Chapter Two: Evie the Librarian   Copyright by Bill Ectric

Evie the librarian told Heavy Turner about the axe murder, and he told me. Evie was a recent high school graduate. She wore those Harlequin eyeglasses with little rhinestones lining the frames, and the corners pointed up like horns. She worked at the Hansbury Public Library, a two-story wood frame house, on the corner of Main and Poplar, converted into a library in 1957. The building was painted white with blue trim. It had a porch with an overhanging roof supported by two white columns. Inside, beyond the front desk and white oak card catalog were several interconnected rooms full of books on shelves. Books labeled “mature” were on the second floor, and the stairs creaked.

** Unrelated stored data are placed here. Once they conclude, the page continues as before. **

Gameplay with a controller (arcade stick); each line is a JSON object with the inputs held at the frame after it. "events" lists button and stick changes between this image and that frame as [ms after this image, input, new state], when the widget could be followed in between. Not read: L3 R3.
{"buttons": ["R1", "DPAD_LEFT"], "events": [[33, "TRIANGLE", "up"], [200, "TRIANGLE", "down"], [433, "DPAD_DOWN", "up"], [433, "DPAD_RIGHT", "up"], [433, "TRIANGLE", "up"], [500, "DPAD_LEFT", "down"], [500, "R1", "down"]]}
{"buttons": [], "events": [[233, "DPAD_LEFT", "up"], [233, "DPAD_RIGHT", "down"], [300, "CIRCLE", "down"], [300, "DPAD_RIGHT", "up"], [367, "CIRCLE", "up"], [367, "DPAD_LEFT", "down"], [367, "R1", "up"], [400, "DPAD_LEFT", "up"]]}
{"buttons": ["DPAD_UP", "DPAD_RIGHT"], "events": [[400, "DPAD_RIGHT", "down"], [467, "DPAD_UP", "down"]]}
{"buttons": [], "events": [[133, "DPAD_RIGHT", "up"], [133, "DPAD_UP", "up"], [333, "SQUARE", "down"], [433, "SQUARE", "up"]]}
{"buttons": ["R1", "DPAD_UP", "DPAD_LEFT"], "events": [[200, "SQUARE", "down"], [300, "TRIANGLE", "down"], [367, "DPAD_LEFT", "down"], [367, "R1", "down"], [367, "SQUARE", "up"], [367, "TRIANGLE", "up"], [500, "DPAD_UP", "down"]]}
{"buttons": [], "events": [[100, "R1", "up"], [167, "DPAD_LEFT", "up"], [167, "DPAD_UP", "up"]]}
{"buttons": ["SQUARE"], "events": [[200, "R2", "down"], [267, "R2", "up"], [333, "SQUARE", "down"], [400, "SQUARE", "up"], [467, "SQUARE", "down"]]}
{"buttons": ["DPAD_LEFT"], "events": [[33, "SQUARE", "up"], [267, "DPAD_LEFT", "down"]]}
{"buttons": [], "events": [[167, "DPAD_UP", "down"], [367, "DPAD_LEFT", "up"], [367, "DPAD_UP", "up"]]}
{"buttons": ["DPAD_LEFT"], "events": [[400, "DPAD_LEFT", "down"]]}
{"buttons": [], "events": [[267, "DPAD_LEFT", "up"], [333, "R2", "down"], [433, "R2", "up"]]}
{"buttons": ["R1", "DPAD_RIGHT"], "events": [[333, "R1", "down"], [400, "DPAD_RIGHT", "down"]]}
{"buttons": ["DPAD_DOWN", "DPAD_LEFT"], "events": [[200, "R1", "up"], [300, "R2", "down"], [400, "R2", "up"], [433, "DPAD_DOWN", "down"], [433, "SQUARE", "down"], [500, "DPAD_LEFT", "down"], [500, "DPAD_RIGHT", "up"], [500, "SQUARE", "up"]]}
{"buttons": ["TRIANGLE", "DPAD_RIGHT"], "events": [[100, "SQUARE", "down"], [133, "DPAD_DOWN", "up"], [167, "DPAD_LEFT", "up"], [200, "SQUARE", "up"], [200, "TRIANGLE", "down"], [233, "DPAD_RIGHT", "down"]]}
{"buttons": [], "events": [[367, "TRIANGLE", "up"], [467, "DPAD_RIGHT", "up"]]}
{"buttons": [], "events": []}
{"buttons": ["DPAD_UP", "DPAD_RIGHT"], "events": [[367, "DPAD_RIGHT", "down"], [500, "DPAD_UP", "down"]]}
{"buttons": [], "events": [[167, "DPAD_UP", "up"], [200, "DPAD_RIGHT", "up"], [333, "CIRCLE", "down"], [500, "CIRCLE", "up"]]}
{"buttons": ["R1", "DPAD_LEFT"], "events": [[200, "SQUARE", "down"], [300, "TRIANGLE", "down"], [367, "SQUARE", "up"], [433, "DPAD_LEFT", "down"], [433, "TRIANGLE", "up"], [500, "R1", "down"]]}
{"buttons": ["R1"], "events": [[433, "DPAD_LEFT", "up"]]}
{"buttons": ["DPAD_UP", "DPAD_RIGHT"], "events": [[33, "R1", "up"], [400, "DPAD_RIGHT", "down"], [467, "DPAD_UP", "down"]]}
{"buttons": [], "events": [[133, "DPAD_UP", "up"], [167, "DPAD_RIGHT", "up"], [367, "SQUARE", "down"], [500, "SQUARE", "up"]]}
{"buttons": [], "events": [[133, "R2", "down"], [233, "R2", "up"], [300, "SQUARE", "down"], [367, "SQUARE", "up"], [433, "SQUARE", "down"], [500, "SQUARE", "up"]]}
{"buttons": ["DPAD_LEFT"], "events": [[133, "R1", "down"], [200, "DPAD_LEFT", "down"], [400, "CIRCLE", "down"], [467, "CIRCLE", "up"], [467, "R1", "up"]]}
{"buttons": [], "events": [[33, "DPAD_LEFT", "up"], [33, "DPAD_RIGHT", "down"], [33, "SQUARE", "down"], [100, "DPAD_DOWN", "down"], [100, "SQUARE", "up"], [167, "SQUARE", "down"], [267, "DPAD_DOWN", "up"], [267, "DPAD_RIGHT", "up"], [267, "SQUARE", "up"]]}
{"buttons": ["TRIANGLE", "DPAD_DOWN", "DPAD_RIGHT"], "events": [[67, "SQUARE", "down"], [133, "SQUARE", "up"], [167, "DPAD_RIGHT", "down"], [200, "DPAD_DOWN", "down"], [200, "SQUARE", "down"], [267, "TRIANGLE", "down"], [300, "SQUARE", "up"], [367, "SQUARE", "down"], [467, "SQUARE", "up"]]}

In 1969, Evie hung an egg-shaped wicker chair from the porch roof. She sat in the egg every day, reading magazines and books, eating apples, and drinking Fresca. Sometimes she folded her legs comfortably inside the egg; other times, she swung them out and down, primly together, until her black & white saddle shoes almost touched porch floor. People walked in and out of the library on the honor system. When somebody rang the call bell, Evie sprang nimbly from the wicker egg chair and click-clacked inside to serve the patron.

Heavy’s flat black ’67 Camaro rolled past the library, went around the block, rolled by again more slowly, turned left onto Poplar Avenue, and into the parking lot behind the library.

Heavy and I got out of the Camaro. Heavy always wore a red nylon windbreaker, which he called a racing jacket, with an STP patch over the breast. We walked around to the front and climbed the three steps up from the sidewalk onto the porch.

“Those shoes are perfect,” said Heavy.

“Beg your pardon?” she said.

“My sister had to wear those at the school she went to,” Heavy said, “and now she hates them, calls them square. But you wear them well.”

“Ironic,” she said, stretching her whole body until her feet made contact with the floor.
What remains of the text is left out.